星のいのちもそれぞれに宇宙の中で意志があって旅をし星々を廻り、意思があって根を降ろします。古から魂は宇宙を旅し、そして宇宙を旅した中で隕石や流れ星となり、新しい宿り先を辿っていくのでしょう。

いのちは生物非生物、生物無生物を超えて出会い語り合うのかもしれません。どんな出会いがあるか、それはひょっとしたら1億年に一度の出会いかも知れません。もしくは10億年の一度かもしれません、そしてその瞬間はほんの数時間かもしれませんし、数十年かもしれません。

それでも必ず星たちは”出会う”のです。

星空に出会うことは、自分自身に出会うことです。海の道を辿ってきた先祖たちは、星空を見上げては天と一体になって自分自身との対話をしていたのでしょう。地球と背中を合わせて地球に背中を任せてこれたのは、天を見上げて地球の未来を信じていたからかもしれません。
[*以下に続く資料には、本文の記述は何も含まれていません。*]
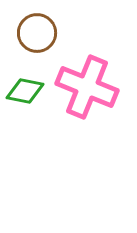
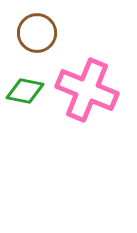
pink cross: moved 3 px down
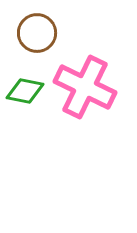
pink cross: moved 2 px left, 3 px up; rotated 4 degrees clockwise
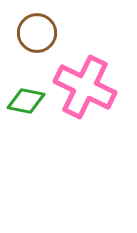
green diamond: moved 1 px right, 10 px down
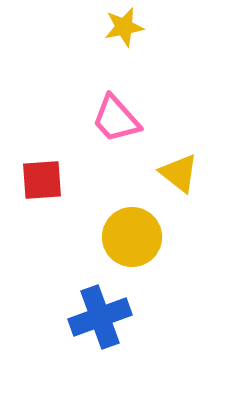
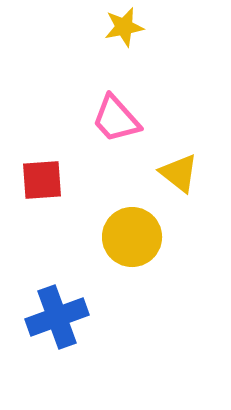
blue cross: moved 43 px left
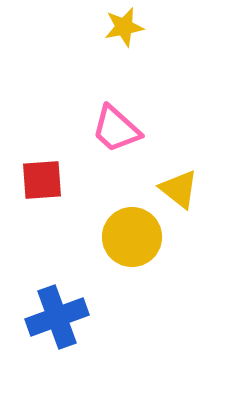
pink trapezoid: moved 10 px down; rotated 6 degrees counterclockwise
yellow triangle: moved 16 px down
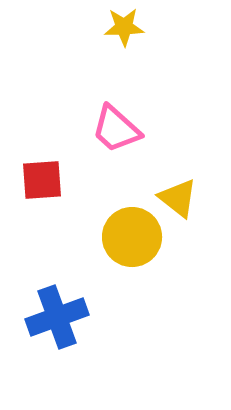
yellow star: rotated 9 degrees clockwise
yellow triangle: moved 1 px left, 9 px down
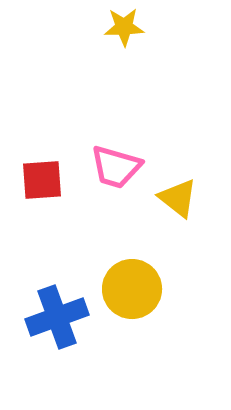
pink trapezoid: moved 38 px down; rotated 26 degrees counterclockwise
yellow circle: moved 52 px down
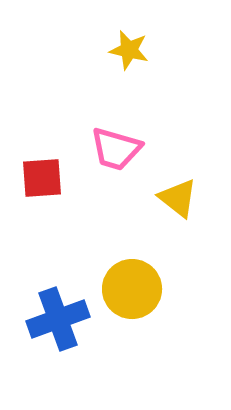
yellow star: moved 5 px right, 23 px down; rotated 15 degrees clockwise
pink trapezoid: moved 18 px up
red square: moved 2 px up
blue cross: moved 1 px right, 2 px down
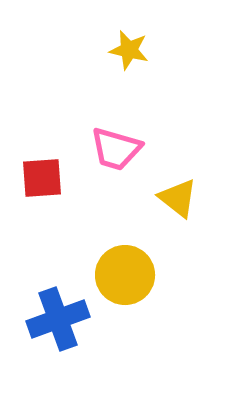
yellow circle: moved 7 px left, 14 px up
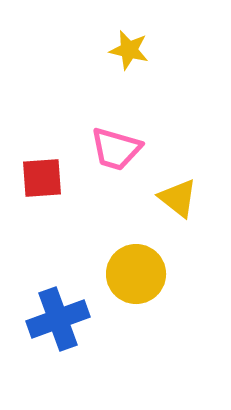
yellow circle: moved 11 px right, 1 px up
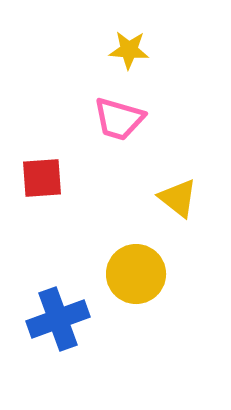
yellow star: rotated 9 degrees counterclockwise
pink trapezoid: moved 3 px right, 30 px up
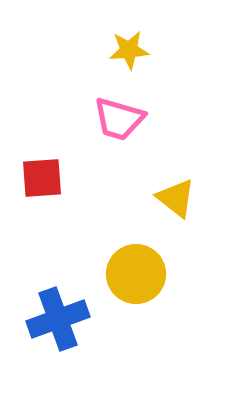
yellow star: rotated 9 degrees counterclockwise
yellow triangle: moved 2 px left
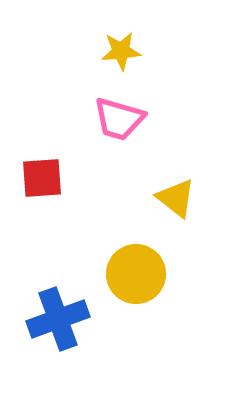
yellow star: moved 8 px left, 1 px down
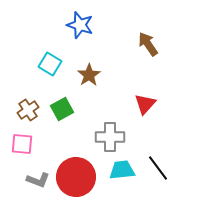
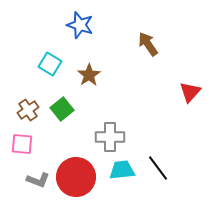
red triangle: moved 45 px right, 12 px up
green square: rotated 10 degrees counterclockwise
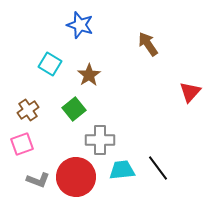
green square: moved 12 px right
gray cross: moved 10 px left, 3 px down
pink square: rotated 25 degrees counterclockwise
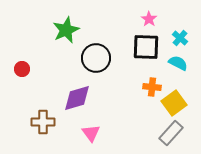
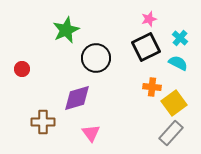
pink star: rotated 21 degrees clockwise
black square: rotated 28 degrees counterclockwise
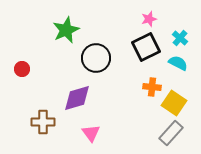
yellow square: rotated 20 degrees counterclockwise
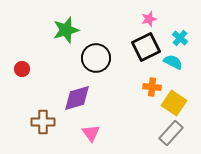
green star: rotated 8 degrees clockwise
cyan semicircle: moved 5 px left, 1 px up
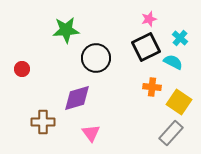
green star: rotated 12 degrees clockwise
yellow square: moved 5 px right, 1 px up
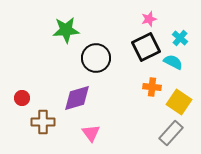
red circle: moved 29 px down
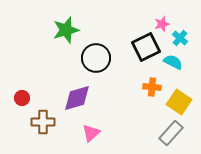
pink star: moved 13 px right, 5 px down
green star: rotated 12 degrees counterclockwise
pink triangle: rotated 24 degrees clockwise
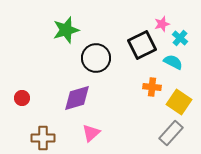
black square: moved 4 px left, 2 px up
brown cross: moved 16 px down
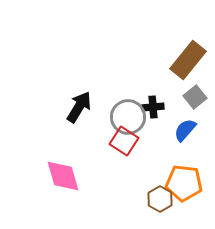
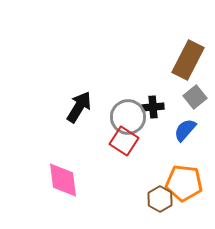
brown rectangle: rotated 12 degrees counterclockwise
pink diamond: moved 4 px down; rotated 9 degrees clockwise
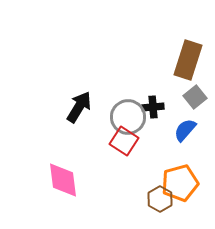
brown rectangle: rotated 9 degrees counterclockwise
orange pentagon: moved 4 px left; rotated 21 degrees counterclockwise
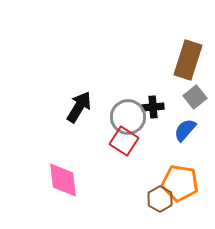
orange pentagon: rotated 24 degrees clockwise
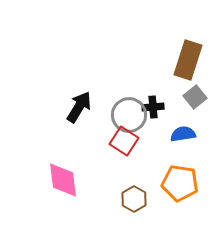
gray circle: moved 1 px right, 2 px up
blue semicircle: moved 2 px left, 4 px down; rotated 40 degrees clockwise
brown hexagon: moved 26 px left
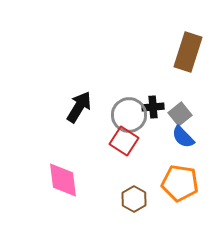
brown rectangle: moved 8 px up
gray square: moved 15 px left, 17 px down
blue semicircle: moved 3 px down; rotated 125 degrees counterclockwise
あの彼方の海道にある先祖が目指した真の暮らしの実践は、時を色あせず今でも星空を見上げれば思い出すことが出来ます。祖親が祈った生き方を子どもたちのためにも譲っていけるよう今回の久高島での不思議な体験を忘れず力強く実践していきたいと思います。

 

  1. コメント

    清々しく、そして神々しく昇る朝陽を久高島で見て、東京で夕日が沈んでいくのを見ました。一日の始まりと終わりを陽を通して感じられる有り難さと、今回の研修で朝の時間を過ごし方の貴重さを感じました。駅伝に向けての朝練の日々も、掃除も朝礼も朝陽も何か象徴しているようです。一度体験したことであっても、もっと深い意味がある、何かあると思ってやってみると思いがけないものに出会えた気分です。満天の自然を浴び感じたものを活かしていきたいと思います。

  2. コメント

    「光」に対する「闇」は、消極的な存在かもしれませんが、「夜」という時間と、その特別な空間には、大きな意味があるようです。「電気」によって見える星の数が減ったことや習慣的に星を見なくなったことが、自分と向き合う大切な時間や、謙虚さを取り戻す機会を失ったのではないでしょうか。満天の星を眺めていると、なぜか心が癒やされると同時に、謙虚になれます。癒された分だけ素直になれ、現実を受け入れることができるようになります。それは、本来の自分を取り戻す時間です。「夜」を通して知る宇宙観や「朝陽」を浴びて感じる世界観を大事にしたいと思います。

  3. コメント

    あの星空の下で撮った写真も、朝日の中で見ると
    ただの暗い写真に見えてしまいますが、暗闇の中で見ると全く見え方が違いました。星はいつも頭上にあるけれども、それに気づかないという事も学びを得ました。いつも自分自身が見やすいようにとライトをつけて物事を見ていると、大切なものが見えなくなることもあるのだと感じました。自分の見やすさを優先するのではなく、あるがままの自然な見え方を意識していきたいと思います。

  4. コメント

    4日間の沖縄理念研修を経て東京に戻ってくると、まるで玉手箱を開けた浦島太郎のように「現実に引き戻された」という表現が出てきそうですが、本来の現実とは一体どちらなのかを見誤ってはいけないように感じます。沖縄久高と東京との世界観の違いは、自己の内面的な世界観の違いにも通じているように思えます。星の煌めき、太陽の輝きのように、初心や本心の方を信じる、守れる自分でありたいと思います。